* [What to do]
Reproduce every one of the rows below word for word, leaving out the pictures.

START Extracted entries

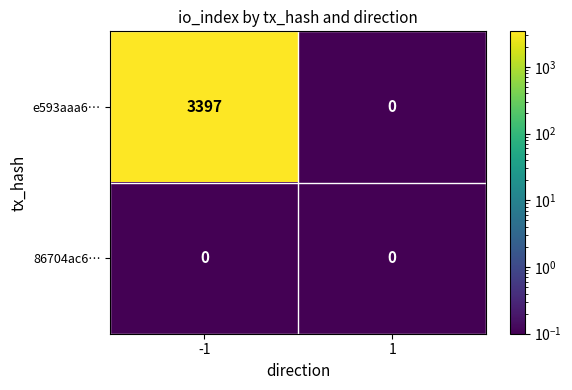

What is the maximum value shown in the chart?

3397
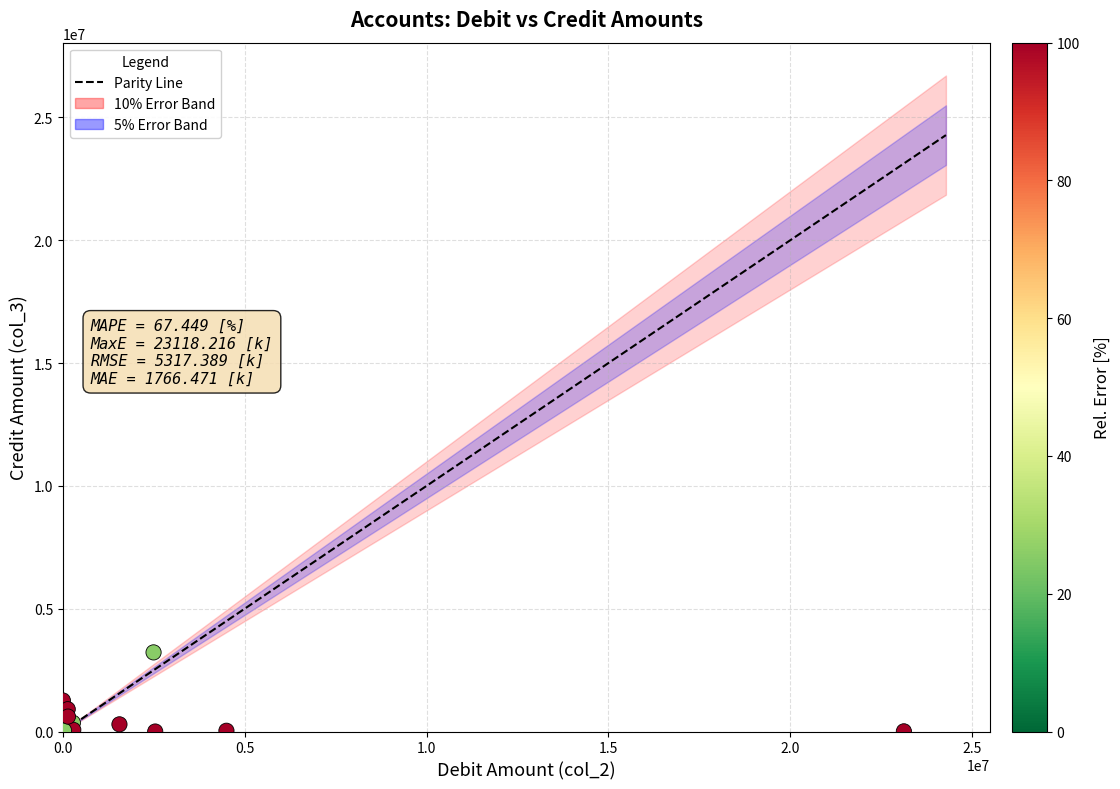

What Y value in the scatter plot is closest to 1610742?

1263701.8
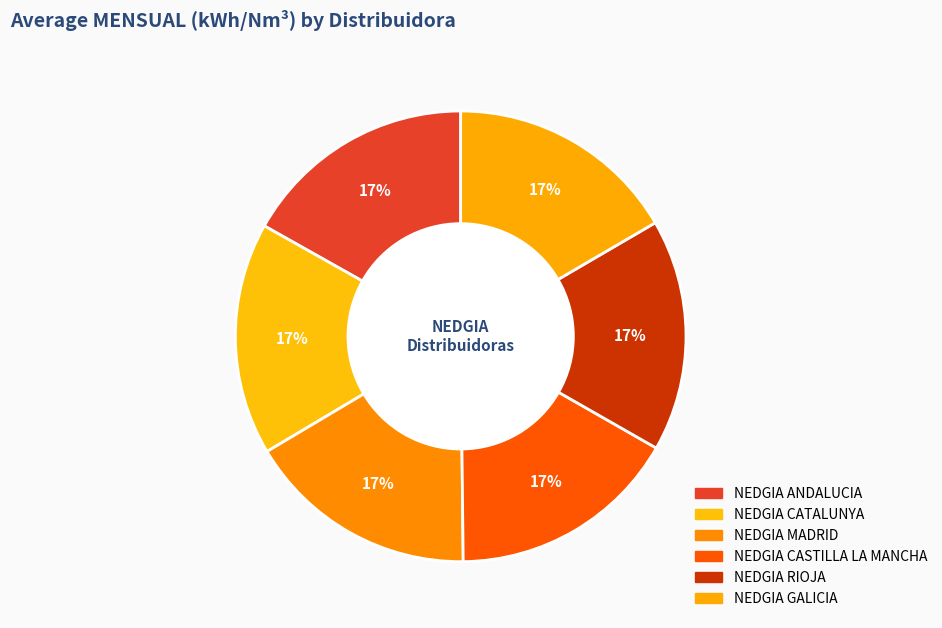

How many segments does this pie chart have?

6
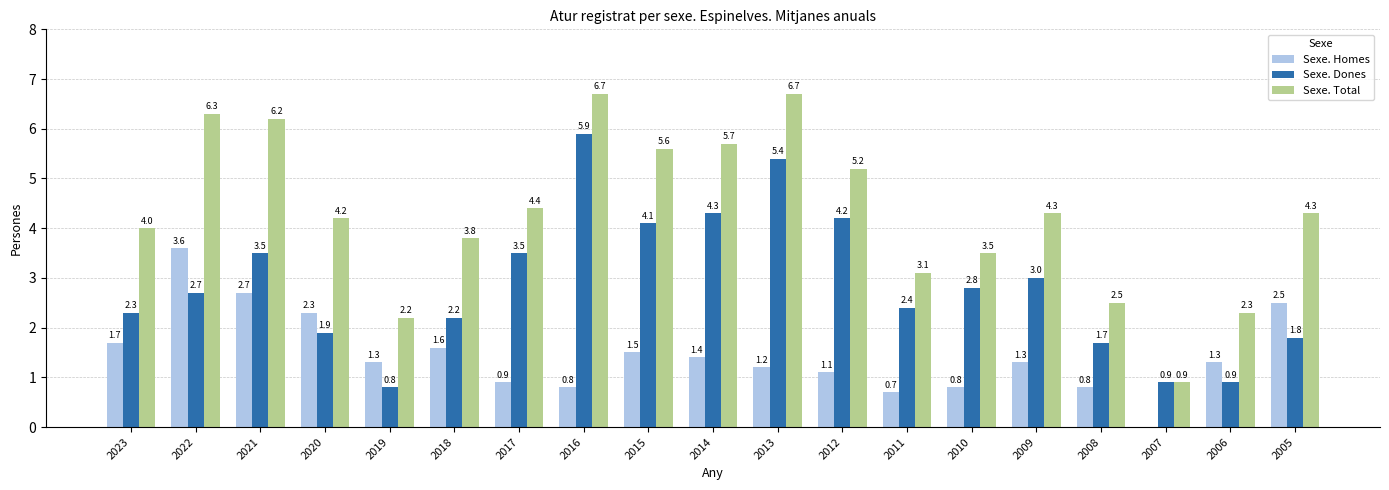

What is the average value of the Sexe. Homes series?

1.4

END Extracted entries

* [Solution for this task]
What is the maximum value shown in the chart?

3397

What Y value in the scatter plot is closest to 1610742?

1263701.8

How many segments does this pie chart have?

6

What is the average value of the Sexe. Homes series?

1.4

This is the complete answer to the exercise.